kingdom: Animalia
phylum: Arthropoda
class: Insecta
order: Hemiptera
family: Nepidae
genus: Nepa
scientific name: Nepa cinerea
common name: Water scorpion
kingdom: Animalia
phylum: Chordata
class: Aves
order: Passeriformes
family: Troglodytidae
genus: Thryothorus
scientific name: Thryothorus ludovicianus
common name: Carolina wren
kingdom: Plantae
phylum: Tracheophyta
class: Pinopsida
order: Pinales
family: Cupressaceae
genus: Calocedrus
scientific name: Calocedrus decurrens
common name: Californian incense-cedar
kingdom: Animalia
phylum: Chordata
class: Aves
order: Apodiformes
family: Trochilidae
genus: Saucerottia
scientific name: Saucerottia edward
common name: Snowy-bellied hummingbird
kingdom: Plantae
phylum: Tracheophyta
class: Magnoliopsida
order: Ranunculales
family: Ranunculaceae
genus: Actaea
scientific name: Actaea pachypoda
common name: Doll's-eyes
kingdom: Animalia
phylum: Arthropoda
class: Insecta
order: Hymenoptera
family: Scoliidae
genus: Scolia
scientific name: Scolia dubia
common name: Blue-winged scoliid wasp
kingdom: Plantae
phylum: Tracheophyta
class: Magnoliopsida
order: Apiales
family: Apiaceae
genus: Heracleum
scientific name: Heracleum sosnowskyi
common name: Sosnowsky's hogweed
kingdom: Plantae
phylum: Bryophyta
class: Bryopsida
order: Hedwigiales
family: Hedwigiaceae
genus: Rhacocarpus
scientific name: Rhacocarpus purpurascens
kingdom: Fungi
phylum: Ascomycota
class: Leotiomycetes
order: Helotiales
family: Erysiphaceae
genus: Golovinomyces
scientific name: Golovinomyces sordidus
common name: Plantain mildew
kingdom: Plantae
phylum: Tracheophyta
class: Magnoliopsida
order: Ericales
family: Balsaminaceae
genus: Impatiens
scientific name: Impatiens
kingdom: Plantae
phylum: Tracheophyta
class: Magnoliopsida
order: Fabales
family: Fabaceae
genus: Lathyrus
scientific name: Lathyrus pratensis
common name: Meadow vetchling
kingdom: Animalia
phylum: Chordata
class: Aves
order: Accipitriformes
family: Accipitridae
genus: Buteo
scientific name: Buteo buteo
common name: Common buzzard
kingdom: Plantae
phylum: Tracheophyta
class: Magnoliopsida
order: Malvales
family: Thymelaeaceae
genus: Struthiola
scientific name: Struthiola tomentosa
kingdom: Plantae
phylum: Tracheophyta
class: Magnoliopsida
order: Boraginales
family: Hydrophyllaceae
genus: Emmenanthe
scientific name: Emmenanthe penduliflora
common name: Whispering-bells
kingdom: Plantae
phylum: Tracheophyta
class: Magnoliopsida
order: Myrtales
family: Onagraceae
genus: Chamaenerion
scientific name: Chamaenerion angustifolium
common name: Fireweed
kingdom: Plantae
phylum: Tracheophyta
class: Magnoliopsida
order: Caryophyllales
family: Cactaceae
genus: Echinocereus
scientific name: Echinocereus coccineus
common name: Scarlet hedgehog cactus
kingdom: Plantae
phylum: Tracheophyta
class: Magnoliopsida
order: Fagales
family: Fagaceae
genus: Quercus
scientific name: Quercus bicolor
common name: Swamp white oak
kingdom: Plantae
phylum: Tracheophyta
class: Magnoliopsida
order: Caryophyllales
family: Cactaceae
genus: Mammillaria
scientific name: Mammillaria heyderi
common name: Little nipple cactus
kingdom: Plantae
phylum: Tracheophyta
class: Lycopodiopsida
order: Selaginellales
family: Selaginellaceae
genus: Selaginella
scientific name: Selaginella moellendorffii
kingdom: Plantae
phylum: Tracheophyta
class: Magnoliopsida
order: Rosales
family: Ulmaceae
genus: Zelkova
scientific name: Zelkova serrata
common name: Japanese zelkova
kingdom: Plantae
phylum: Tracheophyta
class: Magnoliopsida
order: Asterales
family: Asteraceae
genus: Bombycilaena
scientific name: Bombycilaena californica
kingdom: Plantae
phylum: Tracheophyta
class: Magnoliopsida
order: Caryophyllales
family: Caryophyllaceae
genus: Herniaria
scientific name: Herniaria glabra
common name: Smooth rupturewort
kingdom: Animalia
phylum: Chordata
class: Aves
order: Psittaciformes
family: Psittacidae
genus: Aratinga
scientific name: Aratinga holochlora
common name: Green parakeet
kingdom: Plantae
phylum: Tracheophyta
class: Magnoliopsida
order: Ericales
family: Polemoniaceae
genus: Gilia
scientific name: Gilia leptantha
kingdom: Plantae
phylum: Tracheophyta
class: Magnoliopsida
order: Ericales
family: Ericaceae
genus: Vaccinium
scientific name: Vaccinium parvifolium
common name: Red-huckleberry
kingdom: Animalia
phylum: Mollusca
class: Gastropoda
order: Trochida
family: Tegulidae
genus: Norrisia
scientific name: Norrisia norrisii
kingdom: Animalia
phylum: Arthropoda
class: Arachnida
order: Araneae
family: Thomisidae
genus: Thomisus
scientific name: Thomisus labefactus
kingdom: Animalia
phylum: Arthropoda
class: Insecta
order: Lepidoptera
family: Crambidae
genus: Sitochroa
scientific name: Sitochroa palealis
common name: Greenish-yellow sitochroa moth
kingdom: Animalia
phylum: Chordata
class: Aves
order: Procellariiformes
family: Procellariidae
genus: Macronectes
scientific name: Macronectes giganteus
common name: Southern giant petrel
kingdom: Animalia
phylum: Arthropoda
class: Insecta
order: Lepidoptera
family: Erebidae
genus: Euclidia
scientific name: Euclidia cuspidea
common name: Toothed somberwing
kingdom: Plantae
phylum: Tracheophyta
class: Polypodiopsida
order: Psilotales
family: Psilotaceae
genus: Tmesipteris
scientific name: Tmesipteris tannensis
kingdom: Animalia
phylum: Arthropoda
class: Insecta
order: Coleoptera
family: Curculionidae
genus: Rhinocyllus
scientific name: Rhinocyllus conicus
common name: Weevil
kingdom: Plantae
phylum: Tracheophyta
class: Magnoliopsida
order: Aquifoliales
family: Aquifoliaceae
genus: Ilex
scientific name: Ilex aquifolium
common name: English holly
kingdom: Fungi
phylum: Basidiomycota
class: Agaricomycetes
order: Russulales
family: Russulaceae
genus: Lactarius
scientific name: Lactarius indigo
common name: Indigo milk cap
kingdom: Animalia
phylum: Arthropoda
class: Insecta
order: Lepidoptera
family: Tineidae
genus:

• **Exercise description**: Reproduce all of the lines above without any changes.

• **Result of the task**:
kingdom: Animalia
phylum: Arthropoda
class: Insecta
order: Hemiptera
family: Nepidae
genus: Nepa
scientific name: Nepa cinerea
common name: Water scorpion
kingdom: Animalia
phylum: Chordata
class: Aves
order: Passeriformes
family: Troglodytidae
genus: Thryothorus
scientific name: Thryothorus ludovicianus
common name: Carolina wren
kingdom: Plantae
phylum: Tracheophyta
class: Pinopsida
order: Pinales
family: Cupressaceae
genus: Calocedrus
scientific name: Calocedrus decurrens
common name: Californian incense-cedar
kingdom: Animalia
phylum: Chordata
class: Aves
order: Apodiformes
family: Trochilidae
genus: Saucerottia
scientific name: Saucerottia edward
common name: Snowy-bellied hummingbird
kingdom: Plantae
phylum: Tracheophyta
class: Magnoliopsida
order: Ranunculales
family: Ranunculaceae
genus: Actaea
scientific name: Actaea pachypoda
common name: Doll's-eyes
kingdom: Animalia
phylum: Arthropoda
class: Insecta
order: Hymenoptera
family: Scoliidae
genus: Scolia
scientific name: Scolia dubia
common name: Blue-winged scoliid wasp
kingdom: Plantae
phylum: Tracheophyta
class: Magnoliopsida
order: Apiales
family: Apiaceae
genus: Heracleum
scientific name: Heracleum sosnowskyi
common name: Sosnowsky's hogweed
kingdom: Plantae
phylum: Bryophyta
class: Bryopsida
order: Hedwigiales
family: Hedwigiaceae
genus: Rhacocarpus
scientific name: Rhacocarpus purpurascens
kingdom: Fungi
phylum: Ascomycota
class: Leotiomycetes
order: Helotiales
family: Erysiphaceae
genus: Golovinomyces
scientific name: Golovinomyces sordidus
common name: Plantain mildew
kingdom: Plantae
phylum: Tracheophyta
class: Magnoliopsida
order: Ericales
family: Balsaminaceae
genus: Impatiens
scientific name: Impatiens
kingdom: Plantae
phylum: Tracheophyta
class: Magnoliopsida
order: Fabales
family: Fabaceae
genus: Lathyrus
scientific name: Lathyrus pratensis
common name: Meadow vetchling
kingdom: Animalia
phylum: Chordata
class: Aves
order: Accipitriformes
family: Accipitridae
genus: Buteo
scientific name: Buteo buteo
common name: Common buzzard
kingdom: Plantae
phylum: Tracheophyta
class: Magnoliopsida
order: Malvales
family: Thymelaeaceae
genus: Struthiola
scientific name: Struthiola tomentosa
kingdom: Plantae
phylum: Tracheophyta
class: Magnoliopsida
order: Boraginales
family: Hydrophyllaceae
genus: Emmenanthe
scientific name: Emmenanthe penduliflora
common name: Whispering-bells
kingdom: Plantae
phylum: Tracheophyta
class: Magnoliopsida
order: Myrtales
family: Onagraceae
genus: Chamaenerion
scientific name: Chamaenerion angustifolium
common name: Fireweed
kingdom: Plantae
phylum: Tracheophyta
class: Magnoliopsida
order: Caryophyllales
family: Cactaceae
genus: Echinocereus
scientific name: Echinocereus coccineus
common name: Scarlet hedgehog cactus
kingdom: Plantae
phylum: Tracheophyta
class: Magnoliopsida
order: Fagales
family: Fagaceae
genus: Quercus
scientific name: Quercus bicolor
common name: Swamp white oak
kingdom: Plantae
phylum: Tracheophyta
class: Magnoliopsida
order: Caryophyllales
family: Cactaceae
genus: Mammillaria
scientific name: Mammillaria heyderi
common name: Little nipple cactus
kingdom: Plantae
phylum: Tracheophyta
class: Lycopodiopsida
order: Selaginellales
family: Selaginellaceae
genus: Selaginella
scientific name: Selaginella moellendorffii
kingdom: Plantae
phylum: Tracheophyta
class: Magnoliopsida
order: Rosales
family: Ulmaceae
genus: Zelkova
scientific name: Zelkova serrata
common name: Japanese zelkova
kingdom: Plantae
phylum: Tracheophyta
class: Magnoliopsida
order: Asterales
family: Asteraceae
genus: Bombycilaena
scientific name: Bombycilaena californica
kingdom: Plantae
phylum: Tracheophyta
class: Magnoliopsida
order: Caryophyllales
family: Caryophyllaceae
genus: Herniaria
scientific name: Herniaria glabra
common name: Smooth rupturewort
kingdom: Animalia
phylum: Chordata
class: Aves
order: Psittaciformes
family: Psittacidae
genus: Aratinga
scientific name: Aratinga holochlora
common name: Green parakeet
kingdom: Plantae
phylum: Tracheophyta
class: Magnoliopsida
order: Ericales
family: Polemoniaceae
genus: Gilia
scientific name: Gilia leptantha
kingdom: Plantae
phylum: Tracheophyta
class: Magnoliopsida
order: Ericales
family: Ericaceae
genus: Vaccinium
scientific name: Vaccinium parvifolium
common name: Red-huckleberry
kingdom: Animalia
phylum: Mollusca
class: Gastropoda
order: Trochida
family: Tegulidae
genus: Norrisia
scientific name: Norrisia norrisii
kingdom: Animalia
phylum: Arthropoda
class: Arachnida
order: Araneae
family: Thomisidae
genus: Thomisus
scientific name: Thomisus labefactus
kingdom: Animalia
phylum: Arthropoda
class: Insecta
order: Lepidoptera
family: Crambidae
genus: Sitochroa
scientific name: Sitochroa palealis
common name: Greenish-yellow sitochroa moth
kingdom: Animalia
phylum: Chordata
class: Aves
order: Procellariiformes
family: Procellariidae
genus: Macronectes
scientific name: Macronectes giganteus
common name: Southern giant petrel
kingdom: Animalia
phylum: Arthropoda
class: Insecta
order: Lepidoptera
family: Erebidae
genus: Euclidia
scientific name: Euclidia cuspidea
common name: Toothed somberwing
kingdom: Plantae
phylum: Tracheophyta
class: Polypodiopsida
order: Psilotales
family: Psilotaceae
genus: Tmesipteris
scientific name: Tmesipteris tannensis
kingdom: Animalia
phylum: Arthropoda
class: Insecta
order: Coleoptera
family: Curculionidae
genus: Rhinocyllus
scientific name: Rhinocyllus conicus
common name: Weevil
kingdom: Plantae
phylum: Tracheophyta
class: Magnoliopsida
order: Aquifoliales
family: Aquifoliaceae
genus: Ilex
scientific name: Ilex aquifolium
common name: English holly
kingdom: Fungi
phylum: Basidiomycota
class: Agaricomycetes
order: Russulales
family: Russulaceae
genus: Lactarius
scientific name: Lactarius indigo
common name: Indigo milk cap
kingdom: Animalia
phylum: Arthropoda
class: Insecta
order: Lepidoptera
family: Tineidae
genus:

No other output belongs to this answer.